Britain’s largest university union divided over transgender issues


Britain’s biggest university union is set to confront its position on transgender rights, as its members remain locked in disputes over pay and pensions.

Critics of a motion calling on the Colleges and Universities Union (UCU) to take a stand against ‘gender-critical’ feminists – those who believe it is not possible for people to change their biological sex – said it was divisive and distracted the union from its core work of protecting workers’ rights.

But supporters said academics should do more to create a fully inclusive and safe culture for people of all genders and accused their opponents of starting a “culture war”.

If passed at the UCU convention in June, the motion would mandate the union ‘to oppose ‘gender critics’ and transphobes ‘to promote gender ideology’ and try to undermine rights trans and non-binary people”.

Holly Smith, who is nearing the end of her two-year term on the UCU’s national executive committee, said it could expose the union to legal action from those who felt discriminated against, referring to the case of Maya Forstater, who won a high court ruling in June 2021 that gender beliefs must be protected after her contract at the Center for Global Development, a think tank, was not renewed.

“It’s unclear what opposing feminists who take a materialist approach would look like in practice, but it certainly raises the possibility that UCU is advocating for us to be subjected to unlawful discrimination,” said Smith, senior lecturer in higher education at University College London. .

Although the motion has yet to pass, a spokesperson for the union said the UCU is a “proud and unequivocal supporter of the rights of trans and non-binary people” and “unreservedly rejects attacks on this community through the media and government.” The spokesperson added that the union “would not sit idly by while a culture war is fueled to challenge their [transgender people’s] existence.”

The motion also decides that Congress should commend the University of Sussex UCU branch for its ‘solidarity’ with student protests against philosopher Kathleen Stock, after she was accused of transphobia over her views. on gender. Stock claimed the statement “end[ed] his career” at Sussex and subsequently resigned.

Smith said a lesbian feminist scholar losing her job should not be celebrated and that the failure of the local UCU branch to support her right to participate in public policy debates on women’s rights “sets a precedent destructive”.

“Academic freedom is a core value of higher education, and freedom of expression within the law is an essential prerequisite for democratic debate,” Smith said, adding that she believed unions were more effective when organized on the broadest basis of the common interest of the members. .

The creation of the Feminist Gender Equality Network, which opposes transphobia on campuses and more broadly, is also welcomed by the motion.

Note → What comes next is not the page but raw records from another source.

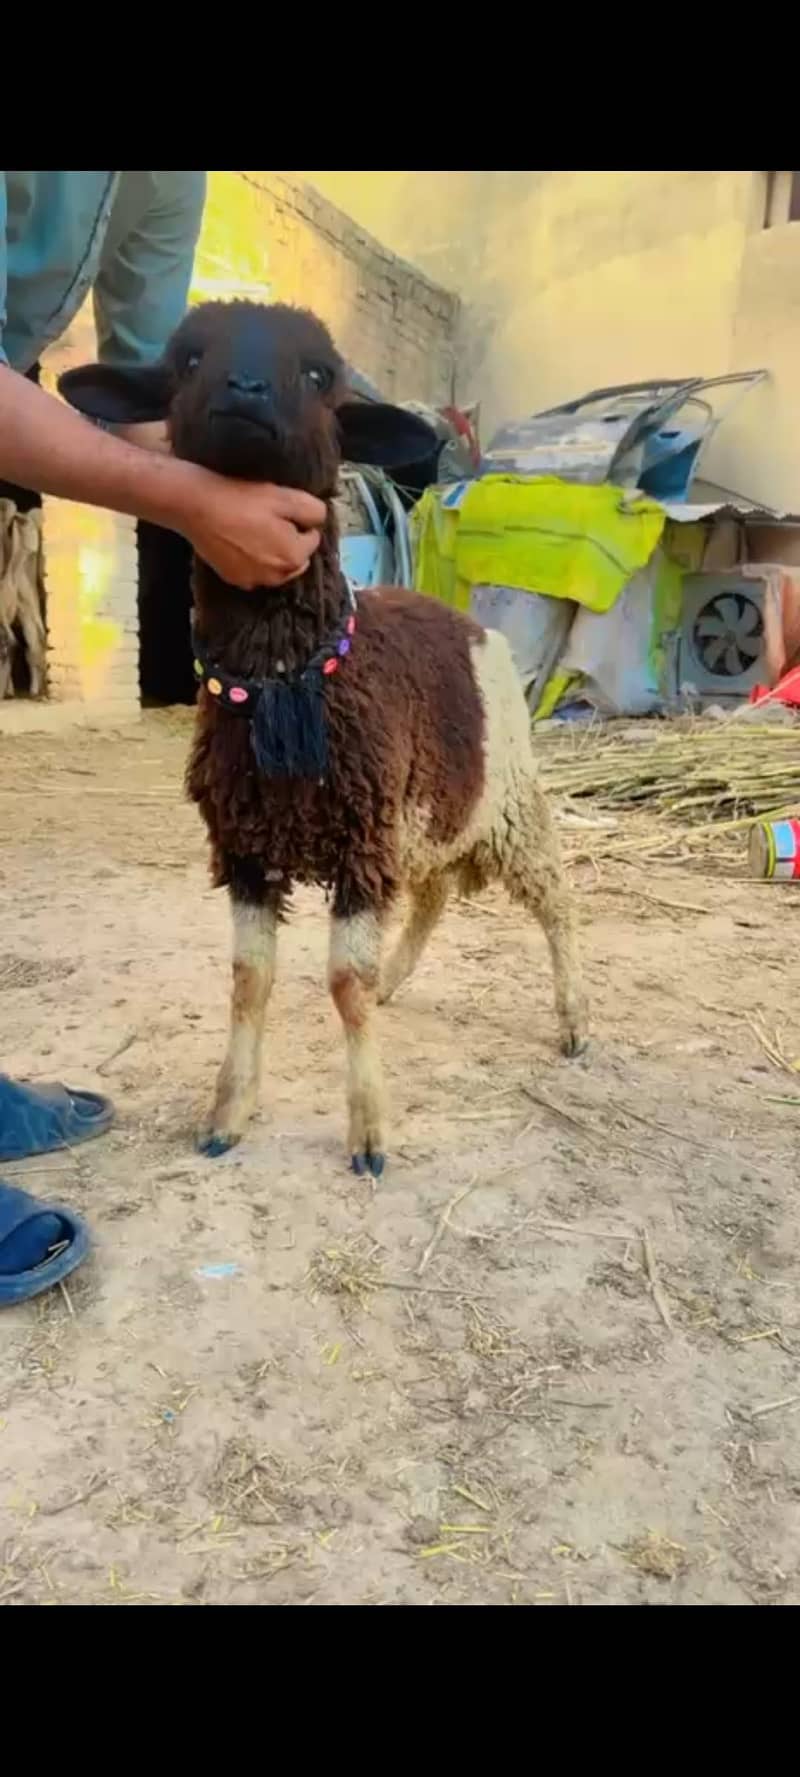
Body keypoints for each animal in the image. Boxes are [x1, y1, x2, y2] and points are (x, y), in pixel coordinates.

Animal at [59, 301, 588, 1175]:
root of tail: (463, 620)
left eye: (318, 376)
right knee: (433, 892)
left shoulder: (360, 841)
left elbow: (343, 983)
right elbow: (249, 978)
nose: (243, 388)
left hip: (507, 799)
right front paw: (228, 1113)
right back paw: (401, 979)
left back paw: (576, 1018)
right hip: (423, 816)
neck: (286, 682)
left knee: (554, 900)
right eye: (189, 360)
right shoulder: (245, 845)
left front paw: (369, 1133)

The co-founders of this network, Sally Hines, holder of the chair of sociology at the University of Sheffield, and Natacha Kennedy, lecturer in education at Goldsmiths, University of London, said they were “reassured” to see “the ‘commitment to advancing the inclusion of trans and non-binary staff and students’, as the ‘pushback’ of gender-sensitive academics ‘makes trans and non-binary students vulnerable’.

“UCU’s motion rightly highlights the importance of creating higher education cultures that are fully inclusive and safe working and learning spaces for people of all genders,” they added.

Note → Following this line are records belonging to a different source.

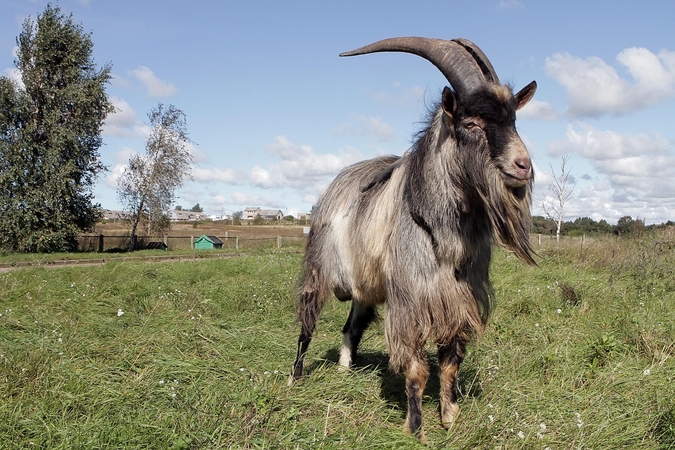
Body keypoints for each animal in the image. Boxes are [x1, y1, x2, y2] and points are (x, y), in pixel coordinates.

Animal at [290, 36, 540, 442]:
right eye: (471, 122)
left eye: (513, 120)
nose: (523, 166)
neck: (442, 234)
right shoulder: (409, 302)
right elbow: (417, 368)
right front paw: (416, 428)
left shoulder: (456, 301)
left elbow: (450, 362)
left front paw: (449, 416)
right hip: (318, 270)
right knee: (307, 323)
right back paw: (295, 378)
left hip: (365, 286)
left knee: (351, 327)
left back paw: (345, 369)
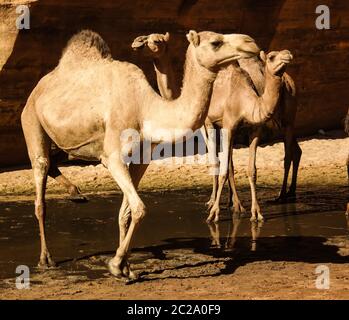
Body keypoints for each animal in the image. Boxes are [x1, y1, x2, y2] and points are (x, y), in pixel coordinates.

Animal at [20, 29, 260, 280]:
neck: (146, 110)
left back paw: (76, 194)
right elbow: (139, 208)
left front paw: (127, 267)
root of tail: (37, 89)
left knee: (54, 163)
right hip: (31, 121)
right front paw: (116, 265)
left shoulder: (140, 160)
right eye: (215, 42)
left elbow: (125, 213)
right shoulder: (113, 158)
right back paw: (46, 259)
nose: (251, 43)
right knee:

But Jo Phoenix, who is suing the Open University, her former employer, in labor court for claiming it failed to protect her from on-campus harassment because of her views on sex and gender, said predicted that more academics like her would leave the union, as they felt it no longer served them, speculating that it was likely that some might consider starting another union.

Phoenix, now professor of criminology at the University of Reading, said academic freedom was the “cornerstone” of what it was to be an academic and argued it was a “sad and sorry situation that some within the UCU seemed prepared – as she saw – to sacrifice this, particularly at a time when “academics are generally under such attack and their conditions are deteriorating”.

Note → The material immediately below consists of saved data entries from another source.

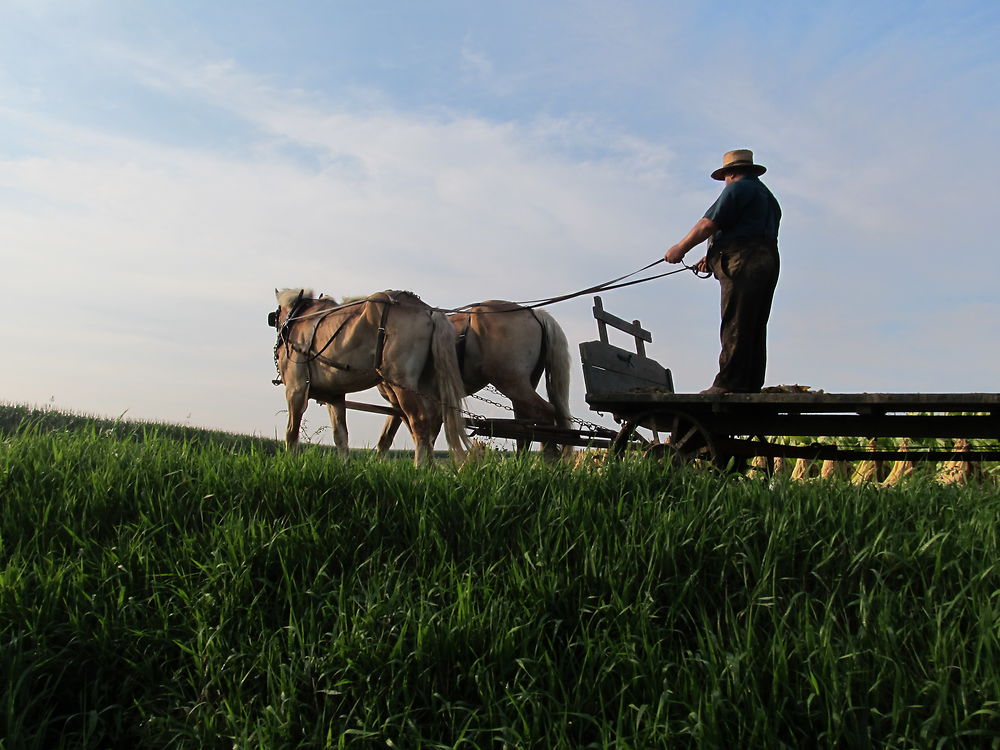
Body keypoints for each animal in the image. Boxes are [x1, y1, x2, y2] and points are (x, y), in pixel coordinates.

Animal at [270, 288, 472, 464]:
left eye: (277, 315)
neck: (298, 320)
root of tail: (429, 311)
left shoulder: (296, 389)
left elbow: (291, 432)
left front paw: (290, 463)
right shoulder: (335, 397)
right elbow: (340, 436)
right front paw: (345, 466)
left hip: (401, 383)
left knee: (420, 421)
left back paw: (419, 469)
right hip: (426, 386)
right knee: (432, 423)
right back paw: (430, 469)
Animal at [374, 302, 576, 462]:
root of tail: (533, 313)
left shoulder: (402, 396)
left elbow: (419, 433)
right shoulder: (406, 401)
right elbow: (388, 438)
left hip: (511, 382)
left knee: (545, 413)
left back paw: (548, 462)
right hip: (522, 387)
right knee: (525, 427)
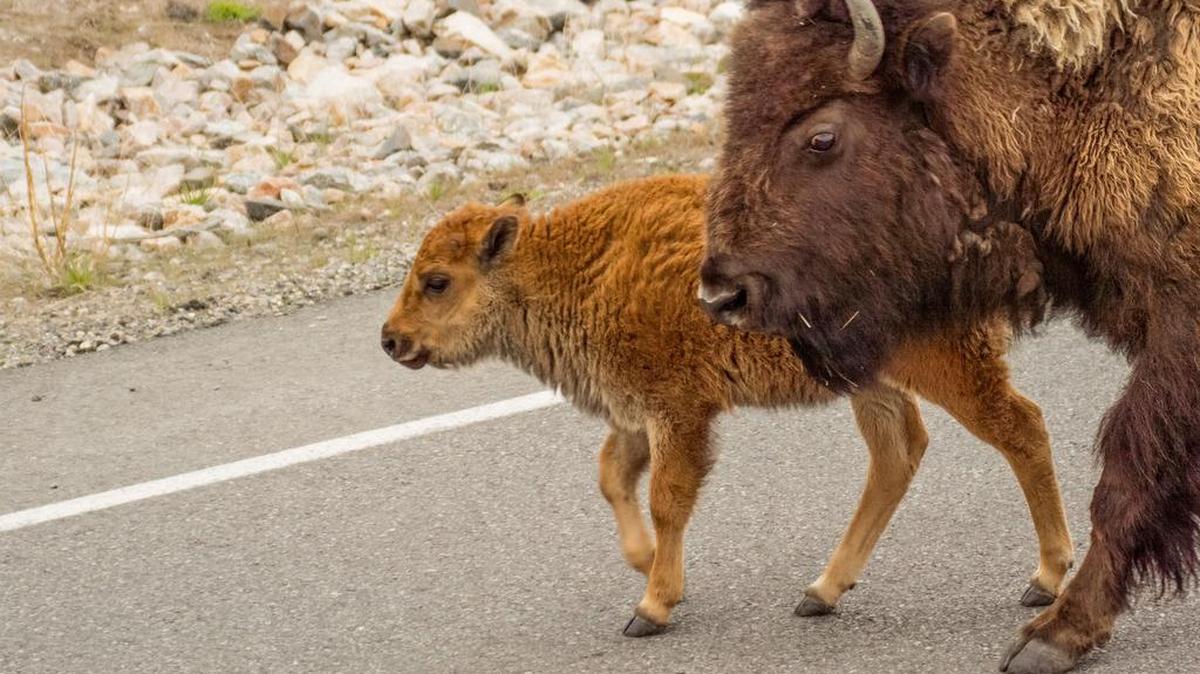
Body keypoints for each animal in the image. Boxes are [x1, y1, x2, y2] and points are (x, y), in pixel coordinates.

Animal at [380, 174, 1072, 637]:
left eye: (437, 281)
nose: (390, 339)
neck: (572, 266)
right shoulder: (635, 412)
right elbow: (612, 477)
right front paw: (647, 565)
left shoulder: (677, 411)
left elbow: (667, 498)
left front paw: (652, 606)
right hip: (870, 383)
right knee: (897, 456)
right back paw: (821, 591)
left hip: (946, 366)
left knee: (1020, 428)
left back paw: (1045, 579)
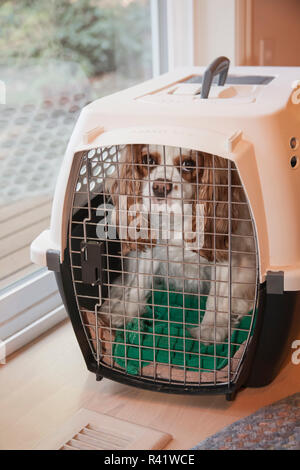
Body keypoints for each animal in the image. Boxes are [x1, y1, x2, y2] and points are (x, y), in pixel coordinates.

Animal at [99, 145, 256, 344]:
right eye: (148, 160)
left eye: (188, 164)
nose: (160, 187)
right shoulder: (150, 251)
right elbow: (139, 284)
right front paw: (125, 312)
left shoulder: (224, 260)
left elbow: (216, 298)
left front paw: (210, 330)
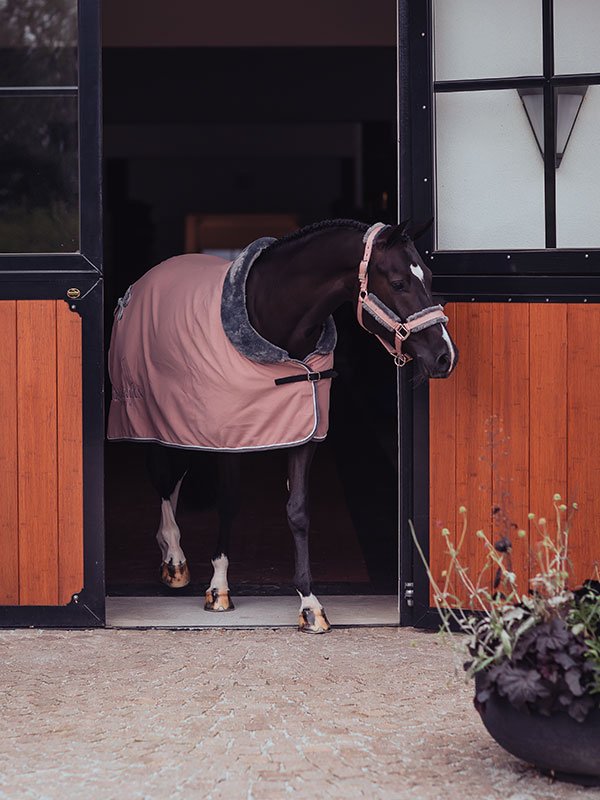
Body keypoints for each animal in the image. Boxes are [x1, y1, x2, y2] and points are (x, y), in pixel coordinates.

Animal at [107, 219, 458, 633]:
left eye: (430, 277)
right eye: (400, 283)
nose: (445, 356)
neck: (272, 318)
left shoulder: (305, 433)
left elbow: (298, 510)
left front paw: (310, 605)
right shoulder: (230, 438)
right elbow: (229, 503)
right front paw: (219, 589)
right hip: (155, 419)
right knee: (164, 479)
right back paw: (174, 559)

“A union is supposed to protect the working conditions of all its members, and this especially includes not being harassed on the basis of their political beliefs,” she added.

The UCU spokesman said ‘ministers and others should tackle the real issues in the sector’ rather than ‘pretending that defending the rights of the most marginalized is a threat’.

“We are clear that advocacy for trans and non-binary people is essential to improving conditions for all post-16 education staff and students, and we look forward to the 2022 UCU Congress reaffirms this position,” he added.